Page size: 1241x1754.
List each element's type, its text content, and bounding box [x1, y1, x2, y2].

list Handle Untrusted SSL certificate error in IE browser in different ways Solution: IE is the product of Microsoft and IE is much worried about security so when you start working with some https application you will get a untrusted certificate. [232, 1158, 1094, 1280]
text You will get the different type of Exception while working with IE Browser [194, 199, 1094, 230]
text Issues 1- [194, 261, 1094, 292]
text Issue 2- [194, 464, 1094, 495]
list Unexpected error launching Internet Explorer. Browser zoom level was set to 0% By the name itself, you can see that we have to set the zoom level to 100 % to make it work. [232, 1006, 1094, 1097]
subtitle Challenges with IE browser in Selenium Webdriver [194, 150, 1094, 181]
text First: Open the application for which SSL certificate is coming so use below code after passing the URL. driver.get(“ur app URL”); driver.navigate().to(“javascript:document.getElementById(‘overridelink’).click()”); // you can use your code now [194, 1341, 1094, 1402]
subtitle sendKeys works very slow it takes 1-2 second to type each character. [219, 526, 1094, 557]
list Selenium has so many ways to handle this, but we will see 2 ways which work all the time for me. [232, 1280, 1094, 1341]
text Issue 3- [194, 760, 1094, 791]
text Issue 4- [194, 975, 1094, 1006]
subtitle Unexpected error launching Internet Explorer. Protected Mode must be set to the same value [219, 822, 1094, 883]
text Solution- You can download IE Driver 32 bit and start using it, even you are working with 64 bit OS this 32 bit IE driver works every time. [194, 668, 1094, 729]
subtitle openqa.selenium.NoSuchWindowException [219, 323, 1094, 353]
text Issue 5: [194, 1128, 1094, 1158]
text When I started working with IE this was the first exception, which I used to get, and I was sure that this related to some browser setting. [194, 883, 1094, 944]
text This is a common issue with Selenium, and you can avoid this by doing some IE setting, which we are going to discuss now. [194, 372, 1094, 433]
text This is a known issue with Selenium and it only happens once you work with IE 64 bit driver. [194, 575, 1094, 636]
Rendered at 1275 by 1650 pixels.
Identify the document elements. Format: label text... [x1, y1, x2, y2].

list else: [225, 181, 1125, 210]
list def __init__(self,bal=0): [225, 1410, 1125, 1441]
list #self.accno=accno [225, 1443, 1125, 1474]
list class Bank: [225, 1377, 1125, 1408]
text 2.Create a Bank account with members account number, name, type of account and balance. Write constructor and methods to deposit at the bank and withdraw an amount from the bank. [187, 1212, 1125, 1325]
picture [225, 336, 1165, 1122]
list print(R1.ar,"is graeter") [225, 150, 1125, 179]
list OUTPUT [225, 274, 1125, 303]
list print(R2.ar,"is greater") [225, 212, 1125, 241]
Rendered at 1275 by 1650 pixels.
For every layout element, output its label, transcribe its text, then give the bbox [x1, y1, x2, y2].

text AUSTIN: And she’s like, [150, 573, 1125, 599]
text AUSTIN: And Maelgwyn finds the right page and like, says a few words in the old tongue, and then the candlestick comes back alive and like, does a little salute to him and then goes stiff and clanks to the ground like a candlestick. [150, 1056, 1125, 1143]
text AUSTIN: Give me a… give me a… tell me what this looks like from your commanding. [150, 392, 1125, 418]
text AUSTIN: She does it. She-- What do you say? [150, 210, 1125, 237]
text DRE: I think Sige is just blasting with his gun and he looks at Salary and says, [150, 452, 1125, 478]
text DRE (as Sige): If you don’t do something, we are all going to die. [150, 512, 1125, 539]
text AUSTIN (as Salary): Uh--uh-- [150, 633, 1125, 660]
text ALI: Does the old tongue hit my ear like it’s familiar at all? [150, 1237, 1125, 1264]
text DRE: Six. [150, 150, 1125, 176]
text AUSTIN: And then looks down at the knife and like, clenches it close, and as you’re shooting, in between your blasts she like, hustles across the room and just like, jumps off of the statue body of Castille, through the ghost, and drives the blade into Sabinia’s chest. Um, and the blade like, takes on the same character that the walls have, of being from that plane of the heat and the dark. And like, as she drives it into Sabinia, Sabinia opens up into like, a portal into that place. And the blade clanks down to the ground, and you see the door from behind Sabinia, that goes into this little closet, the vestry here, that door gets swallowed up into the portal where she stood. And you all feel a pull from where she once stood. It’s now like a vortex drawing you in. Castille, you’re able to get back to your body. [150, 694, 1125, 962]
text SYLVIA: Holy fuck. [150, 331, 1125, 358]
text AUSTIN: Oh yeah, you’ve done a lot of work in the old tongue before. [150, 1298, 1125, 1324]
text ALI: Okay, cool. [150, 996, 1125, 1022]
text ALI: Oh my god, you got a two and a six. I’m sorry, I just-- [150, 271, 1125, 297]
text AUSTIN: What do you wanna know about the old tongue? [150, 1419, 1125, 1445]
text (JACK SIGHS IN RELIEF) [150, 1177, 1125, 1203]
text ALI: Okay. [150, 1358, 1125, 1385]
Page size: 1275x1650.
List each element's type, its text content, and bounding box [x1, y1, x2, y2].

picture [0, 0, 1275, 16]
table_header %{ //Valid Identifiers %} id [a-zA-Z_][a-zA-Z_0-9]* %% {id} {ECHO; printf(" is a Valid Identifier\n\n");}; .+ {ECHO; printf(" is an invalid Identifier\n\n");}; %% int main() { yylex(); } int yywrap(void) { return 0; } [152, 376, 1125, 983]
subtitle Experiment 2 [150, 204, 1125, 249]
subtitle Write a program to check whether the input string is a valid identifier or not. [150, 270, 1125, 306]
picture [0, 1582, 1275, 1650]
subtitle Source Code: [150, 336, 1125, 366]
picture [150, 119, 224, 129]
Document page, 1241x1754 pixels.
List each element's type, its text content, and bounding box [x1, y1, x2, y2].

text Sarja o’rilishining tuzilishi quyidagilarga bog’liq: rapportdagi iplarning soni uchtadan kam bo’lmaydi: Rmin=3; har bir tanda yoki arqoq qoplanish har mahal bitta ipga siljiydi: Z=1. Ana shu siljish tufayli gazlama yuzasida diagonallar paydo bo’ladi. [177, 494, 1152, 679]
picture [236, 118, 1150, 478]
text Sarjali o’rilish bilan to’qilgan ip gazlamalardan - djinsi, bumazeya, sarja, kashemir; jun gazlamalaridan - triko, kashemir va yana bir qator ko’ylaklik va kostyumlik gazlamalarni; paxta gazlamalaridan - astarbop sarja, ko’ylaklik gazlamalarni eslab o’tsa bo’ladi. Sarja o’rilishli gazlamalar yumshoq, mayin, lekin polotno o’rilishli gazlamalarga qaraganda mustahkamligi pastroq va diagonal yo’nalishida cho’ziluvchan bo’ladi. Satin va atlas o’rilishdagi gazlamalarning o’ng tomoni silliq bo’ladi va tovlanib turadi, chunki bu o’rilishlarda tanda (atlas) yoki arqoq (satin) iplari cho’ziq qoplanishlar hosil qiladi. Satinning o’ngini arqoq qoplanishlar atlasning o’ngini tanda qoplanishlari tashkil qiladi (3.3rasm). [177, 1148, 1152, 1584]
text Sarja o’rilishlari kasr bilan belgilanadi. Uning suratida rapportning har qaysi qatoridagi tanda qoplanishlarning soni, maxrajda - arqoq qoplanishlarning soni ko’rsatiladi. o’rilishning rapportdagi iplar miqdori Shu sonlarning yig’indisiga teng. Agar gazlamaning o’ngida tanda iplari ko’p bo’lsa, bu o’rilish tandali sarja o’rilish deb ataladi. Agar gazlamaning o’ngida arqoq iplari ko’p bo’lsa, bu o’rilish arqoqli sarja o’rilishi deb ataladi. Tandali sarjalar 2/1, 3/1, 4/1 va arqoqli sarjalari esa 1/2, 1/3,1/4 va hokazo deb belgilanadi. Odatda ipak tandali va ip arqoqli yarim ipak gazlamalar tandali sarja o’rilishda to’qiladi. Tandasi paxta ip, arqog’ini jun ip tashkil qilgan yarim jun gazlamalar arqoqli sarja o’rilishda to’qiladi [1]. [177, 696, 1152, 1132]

========

**INSTRUCTION:**
Each line of the records that holds the word "time" should be copied out.

**REPLY:**
list Selenium has so many ways to handle this, but we will see 2 ways which work all the time for me. [232, 1280, 1094, 1341]
text Solution- You can download IE Driver 32 bit and start using it, even you are working with 64 bit OS this 32 bit IE driver works every time. [194, 668, 1094, 729]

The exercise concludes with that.